Fremont, Nebraska, March 21, 2019 —
As the flood waters rose in Nebraska, equipment provided by DLA Disposition Services was used to rescue people from the flood waters.
The military services turn excess equipment, including trucks, over to DLA Disposition Services. Some of that equipment only requires modification to be transformed in to firefighting apparatus. The U.S. Forest Service runs a firefighter equipment program that allocates some of those excess vehicles out across the country.
Currently, first responders who are using the equipment from DLA Disposition Services are still dealing with flood waters and not available for interviews, but what we do know is that equipment provided through DLA Disposition Services is making a difference.
“DLA Disposition Services has the equipment and the U.S. Forest Service works with the Nebraska Forest Service to make equipment available where and when it is needed to help local fire departments protect people and our natural resources. It’s a great partnership for the taxpayers,” said Melissa Frey, manager of the Forest Service’s National Federal Excess Personal Property Program & Firefighter Property Program.
Trucks that once hauled troops, fuel and food are converted into firefighting apparatus. Water tanks are added along with pumps and spray nozzles. The trucks are then given a new coat of paint to match the apparatus used where they’re headed to. Then they are ready for new crews and new missions.

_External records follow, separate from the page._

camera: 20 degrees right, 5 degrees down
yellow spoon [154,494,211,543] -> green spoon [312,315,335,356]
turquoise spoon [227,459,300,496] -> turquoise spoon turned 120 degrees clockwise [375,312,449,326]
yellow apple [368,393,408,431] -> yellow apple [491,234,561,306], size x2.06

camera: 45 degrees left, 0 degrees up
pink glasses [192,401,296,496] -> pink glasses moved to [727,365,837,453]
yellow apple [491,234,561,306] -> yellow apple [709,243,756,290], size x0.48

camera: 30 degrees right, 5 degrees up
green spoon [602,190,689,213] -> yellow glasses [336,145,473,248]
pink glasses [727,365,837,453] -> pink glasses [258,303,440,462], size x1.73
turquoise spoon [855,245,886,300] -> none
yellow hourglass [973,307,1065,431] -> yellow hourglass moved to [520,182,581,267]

Carol Fix is part of the team that oversees the reutilization program for DLA Disposition Services. She explained that Nebraska entered the firefighter program when it started in 2006. Since then firefighters in the state have acquired more than $89 million worth of equipment.

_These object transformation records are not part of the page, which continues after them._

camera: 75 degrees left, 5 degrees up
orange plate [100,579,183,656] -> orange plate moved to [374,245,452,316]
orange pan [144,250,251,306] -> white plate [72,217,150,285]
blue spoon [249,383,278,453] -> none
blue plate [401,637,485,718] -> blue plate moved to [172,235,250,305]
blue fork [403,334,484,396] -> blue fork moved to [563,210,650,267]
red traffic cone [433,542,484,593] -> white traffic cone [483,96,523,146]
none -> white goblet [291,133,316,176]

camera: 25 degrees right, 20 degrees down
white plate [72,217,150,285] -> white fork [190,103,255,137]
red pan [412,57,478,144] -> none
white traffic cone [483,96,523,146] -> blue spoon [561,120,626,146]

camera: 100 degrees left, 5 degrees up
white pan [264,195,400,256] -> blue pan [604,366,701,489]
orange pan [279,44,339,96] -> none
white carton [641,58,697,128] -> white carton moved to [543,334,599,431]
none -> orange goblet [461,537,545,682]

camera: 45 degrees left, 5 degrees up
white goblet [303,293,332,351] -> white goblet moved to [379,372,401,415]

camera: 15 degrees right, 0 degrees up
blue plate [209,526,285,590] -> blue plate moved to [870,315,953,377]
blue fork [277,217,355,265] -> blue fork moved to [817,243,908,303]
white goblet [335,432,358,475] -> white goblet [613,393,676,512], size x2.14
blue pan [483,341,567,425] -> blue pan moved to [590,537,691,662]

The high ground clearance of ex-military trucks adds to their value when the water’s five feet high and rising. Some missions reported in Nebraska mirrored the work by DLA provided trucks in hurricanes in recent years. Former Army trucks hauled medical people to work at medical centers in Nebraska just as trucks did in Texas. People have been evacuated and others rescued thanks to the partnership between DLA, the Forest Service and state and local governments.